一回到家我就开始翻我的老相册,找幼儿园毕业照,没找到。看来是放在老家了。不过我依然记得那个在学校操场上拍得幼儿园毕业照,大部分人也都是我的小学同学,现在已经都失去了音讯,但是依旧有印象那一张张稚嫩的脸。
下午继续参加萤火虫、灵子家的观影会,今天是端午特辑,三个纪录片《幼儿园》《流浪北京》《平衡》,都不错。不对,应该是很好。我向来对闷的东西头大,所以其实今天也没怎么期待。可往往就在你完全没有期待的时候能够收获惊喜。就像今天。
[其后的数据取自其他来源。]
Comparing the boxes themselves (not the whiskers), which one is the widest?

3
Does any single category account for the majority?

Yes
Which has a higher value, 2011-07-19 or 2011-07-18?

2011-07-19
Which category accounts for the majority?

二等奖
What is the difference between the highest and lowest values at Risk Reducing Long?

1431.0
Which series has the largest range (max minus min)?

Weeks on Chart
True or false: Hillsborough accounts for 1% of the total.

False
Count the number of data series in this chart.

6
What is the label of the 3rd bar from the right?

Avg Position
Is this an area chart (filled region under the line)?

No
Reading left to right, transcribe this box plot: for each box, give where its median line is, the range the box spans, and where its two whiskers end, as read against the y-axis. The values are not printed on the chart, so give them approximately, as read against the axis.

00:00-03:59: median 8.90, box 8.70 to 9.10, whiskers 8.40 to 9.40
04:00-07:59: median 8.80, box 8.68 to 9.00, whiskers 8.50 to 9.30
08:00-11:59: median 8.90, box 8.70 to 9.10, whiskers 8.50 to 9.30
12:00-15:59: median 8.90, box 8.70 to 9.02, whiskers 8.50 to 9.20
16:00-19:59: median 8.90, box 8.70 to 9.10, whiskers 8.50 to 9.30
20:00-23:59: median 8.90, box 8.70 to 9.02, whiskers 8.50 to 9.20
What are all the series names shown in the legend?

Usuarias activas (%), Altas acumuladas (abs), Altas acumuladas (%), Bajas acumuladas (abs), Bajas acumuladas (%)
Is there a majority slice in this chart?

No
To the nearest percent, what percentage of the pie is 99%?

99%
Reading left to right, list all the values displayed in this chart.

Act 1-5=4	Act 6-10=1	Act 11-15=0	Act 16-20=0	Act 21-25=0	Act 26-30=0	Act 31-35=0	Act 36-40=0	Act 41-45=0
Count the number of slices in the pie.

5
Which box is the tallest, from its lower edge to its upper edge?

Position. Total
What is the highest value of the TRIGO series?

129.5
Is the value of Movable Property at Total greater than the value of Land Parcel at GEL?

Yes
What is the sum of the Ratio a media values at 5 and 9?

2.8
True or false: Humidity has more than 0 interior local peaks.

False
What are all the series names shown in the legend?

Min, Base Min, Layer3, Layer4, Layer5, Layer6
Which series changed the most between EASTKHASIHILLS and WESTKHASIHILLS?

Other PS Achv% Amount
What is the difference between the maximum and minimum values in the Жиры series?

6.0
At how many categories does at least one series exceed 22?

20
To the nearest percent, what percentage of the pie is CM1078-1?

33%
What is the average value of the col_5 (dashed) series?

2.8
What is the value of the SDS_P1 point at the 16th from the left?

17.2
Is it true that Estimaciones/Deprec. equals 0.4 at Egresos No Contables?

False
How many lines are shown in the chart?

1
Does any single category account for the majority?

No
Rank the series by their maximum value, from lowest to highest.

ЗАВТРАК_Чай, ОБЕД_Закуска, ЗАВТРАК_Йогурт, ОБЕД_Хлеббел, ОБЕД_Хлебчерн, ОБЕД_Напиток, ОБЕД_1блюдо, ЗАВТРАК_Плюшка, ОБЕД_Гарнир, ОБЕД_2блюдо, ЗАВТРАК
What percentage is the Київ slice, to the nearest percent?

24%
《幼儿园》是拍摄自一个武汉的幼儿园,有孩子们第一天进入幼儿园也有孩子们的毕业,当然更多的是孩子们在幼儿园里的平凡的生活。观看过程中不时的爆出笑声,孩子们根本不用表演,他们是天生的演员。其实,透过孩子们我们能够看到现在的我们,自然也会想到以前的我们。这就是这个电影的本意吧。
《流浪北京》记录得是80年代几个北漂的生活和想法。那个时候还没有北漂这个词儿,里面那个自由摄影师自称是盲流,多么具有时代特征的词语!他们的生活都并不如意,却依然在坚持自己的理想。最后的结局并不理想,多数人都选择了某种妥协,就是通过各种途径出国了。如果他们坚持到了现在,应该都是各自圈子里的大腕儿了。不说结果,他们都是那个时代的先驱者,能够抛开体制,去追求自己的理想,我理解他们,也敬佩他们。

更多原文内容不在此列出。